TASK ITEM: A word-for-word repetition of the records beneath this task is the expected answer.

◆ ◆ ◆ ◆ ◆ ◆ ◆

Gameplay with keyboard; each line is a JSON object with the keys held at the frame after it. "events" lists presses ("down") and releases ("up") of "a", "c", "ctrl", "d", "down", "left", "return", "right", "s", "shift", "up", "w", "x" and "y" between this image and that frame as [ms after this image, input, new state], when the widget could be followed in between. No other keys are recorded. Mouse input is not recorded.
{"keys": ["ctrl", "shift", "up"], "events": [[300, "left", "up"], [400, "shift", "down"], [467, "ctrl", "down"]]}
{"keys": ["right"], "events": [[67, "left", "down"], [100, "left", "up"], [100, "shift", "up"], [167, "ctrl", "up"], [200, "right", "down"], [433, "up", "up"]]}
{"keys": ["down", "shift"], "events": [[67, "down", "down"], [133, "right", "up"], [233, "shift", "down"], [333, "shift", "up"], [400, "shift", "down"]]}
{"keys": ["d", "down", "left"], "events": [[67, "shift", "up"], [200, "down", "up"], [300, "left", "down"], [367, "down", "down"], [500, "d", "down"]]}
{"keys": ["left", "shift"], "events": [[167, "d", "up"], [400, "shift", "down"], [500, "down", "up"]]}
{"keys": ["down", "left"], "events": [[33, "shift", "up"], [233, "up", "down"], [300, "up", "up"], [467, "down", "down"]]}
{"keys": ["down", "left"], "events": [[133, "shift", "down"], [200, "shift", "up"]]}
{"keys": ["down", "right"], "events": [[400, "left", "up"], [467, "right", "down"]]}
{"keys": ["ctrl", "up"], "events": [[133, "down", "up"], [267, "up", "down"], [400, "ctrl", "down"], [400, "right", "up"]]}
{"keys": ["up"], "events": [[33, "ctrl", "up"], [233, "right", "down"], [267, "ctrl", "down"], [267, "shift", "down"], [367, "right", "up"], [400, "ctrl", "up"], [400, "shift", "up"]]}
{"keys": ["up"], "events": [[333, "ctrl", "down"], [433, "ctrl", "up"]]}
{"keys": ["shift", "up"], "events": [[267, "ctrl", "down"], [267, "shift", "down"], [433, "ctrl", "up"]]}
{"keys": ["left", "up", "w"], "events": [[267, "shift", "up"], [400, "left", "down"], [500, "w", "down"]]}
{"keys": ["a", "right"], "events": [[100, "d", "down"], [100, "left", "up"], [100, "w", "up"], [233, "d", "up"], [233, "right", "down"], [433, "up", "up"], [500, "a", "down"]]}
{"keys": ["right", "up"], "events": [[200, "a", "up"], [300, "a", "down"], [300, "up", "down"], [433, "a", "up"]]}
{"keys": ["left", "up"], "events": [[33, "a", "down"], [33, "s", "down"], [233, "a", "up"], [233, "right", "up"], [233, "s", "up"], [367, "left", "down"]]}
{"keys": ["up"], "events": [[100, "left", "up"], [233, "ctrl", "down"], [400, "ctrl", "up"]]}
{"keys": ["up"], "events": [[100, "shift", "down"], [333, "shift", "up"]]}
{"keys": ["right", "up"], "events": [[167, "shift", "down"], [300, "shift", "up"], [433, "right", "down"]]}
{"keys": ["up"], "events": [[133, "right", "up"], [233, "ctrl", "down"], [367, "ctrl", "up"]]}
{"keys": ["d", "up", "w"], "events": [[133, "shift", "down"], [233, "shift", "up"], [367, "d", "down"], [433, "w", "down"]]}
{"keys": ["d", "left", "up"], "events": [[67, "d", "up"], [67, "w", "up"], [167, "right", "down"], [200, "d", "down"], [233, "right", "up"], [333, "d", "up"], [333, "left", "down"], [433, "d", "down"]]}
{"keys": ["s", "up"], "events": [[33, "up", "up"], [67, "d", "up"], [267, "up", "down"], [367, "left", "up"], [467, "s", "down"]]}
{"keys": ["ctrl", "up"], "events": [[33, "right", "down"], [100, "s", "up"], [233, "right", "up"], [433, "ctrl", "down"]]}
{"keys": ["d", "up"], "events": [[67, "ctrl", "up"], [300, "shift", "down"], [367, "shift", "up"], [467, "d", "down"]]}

◆ ◆ ◆ ◆ ◆ ◆ ◆

ANSWER:
Gameplay with keyboard; each line is a JSON object with the keys held at the frame after it. "events" lists presses ("down") and releases ("up") of "a", "c", "ctrl", "d", "down", "left", "return", "right", "s", "shift", "up", "w", "x" and "y" between this image and that frame as [ms after this image, input, new state], when the widget could be followed in between. No other keys are recorded. Mouse input is not recorded.
{"keys": ["ctrl", "shift", "up"], "events": [[300, "left", "up"], [400, "shift", "down"], [467, "ctrl", "down"]]}
{"keys": ["right"], "events": [[67, "left", "down"], [100, "left", "up"], [100, "shift", "up"], [167, "ctrl", "up"], [200, "right", "down"], [433, "up", "up"]]}
{"keys": ["down", "shift"], "events": [[67, "down", "down"], [133, "right", "up"], [233, "shift", "down"], [333, "shift", "up"], [400, "shift", "down"]]}
{"keys": ["d", "down", "left"], "events": [[67, "shift", "up"], [200, "down", "up"], [300, "left", "down"], [367, "down", "down"], [500, "d", "down"]]}
{"keys": ["left", "shift"], "events": [[167, "d", "up"], [400, "shift", "down"], [500, "down", "up"]]}
{"keys": ["down", "left"], "events": [[33, "shift", "up"], [233, "up", "down"], [300, "up", "up"], [467, "down", "down"]]}
{"keys": ["down", "left"], "events": [[133, "shift", "down"], [200, "shift", "up"]]}
{"keys": ["down", "right"], "events": [[400, "left", "up"], [467, "right", "down"]]}
{"keys": ["ctrl", "up"], "events": [[133, "down", "up"], [267, "up", "down"], [400, "ctrl", "down"], [400, "right", "up"]]}
{"keys": ["up"], "events": [[33, "ctrl", "up"], [233, "right", "down"], [267, "ctrl", "down"], [267, "shift", "down"], [367, "right", "up"], [400, "ctrl", "up"], [400, "shift", "up"]]}
{"keys": ["up"], "events": [[333, "ctrl", "down"], [433, "ctrl", "up"]]}
{"keys": ["shift", "up"], "events": [[267, "ctrl", "down"], [267, "shift", "down"], [433, "ctrl", "up"]]}
{"keys": ["left", "up", "w"], "events": [[267, "shift", "up"], [400, "left", "down"], [500, "w", "down"]]}
{"keys": ["a", "right"], "events": [[100, "d", "down"], [100, "left", "up"], [100, "w", "up"], [233, "d", "up"], [233, "right", "down"], [433, "up", "up"], [500, "a", "down"]]}
{"keys": ["right", "up"], "events": [[200, "a", "up"], [300, "a", "down"], [300, "up", "down"], [433, "a", "up"]]}
{"keys": ["left", "up"], "events": [[33, "a", "down"], [33, "s", "down"], [233, "a", "up"], [233, "right", "up"], [233, "s", "up"], [367, "left", "down"]]}
{"keys": ["up"], "events": [[100, "left", "up"], [233, "ctrl", "down"], [400, "ctrl", "up"]]}
{"keys": ["up"], "events": [[100, "shift", "down"], [333, "shift", "up"]]}
{"keys": ["right", "up"], "events": [[167, "shift", "down"], [300, "shift", "up"], [433, "right", "down"]]}
{"keys": ["up"], "events": [[133, "right", "up"], [233, "ctrl", "down"], [367, "ctrl", "up"]]}
{"keys": ["d", "up", "w"], "events": [[133, "shift", "down"], [233, "shift", "up"], [367, "d", "down"], [433, "w", "down"]]}
{"keys": ["d", "left", "up"], "events": [[67, "d", "up"], [67, "w", "up"], [167, "right", "down"], [200, "d", "down"], [233, "right", "up"], [333, "d", "up"], [333, "left", "down"], [433, "d", "down"]]}
{"keys": ["s", "up"], "events": [[33, "up", "up"], [67, "d", "up"], [267, "up", "down"], [367, "left", "up"], [467, "s", "down"]]}
{"keys": ["ctrl", "up"], "events": [[33, "right", "down"], [100, "s", "up"], [233, "right", "up"], [433, "ctrl", "down"]]}
{"keys": ["d", "up"], "events": [[67, "ctrl", "up"], [300, "shift", "down"], [367, "shift", "up"], [467, "d", "down"]]}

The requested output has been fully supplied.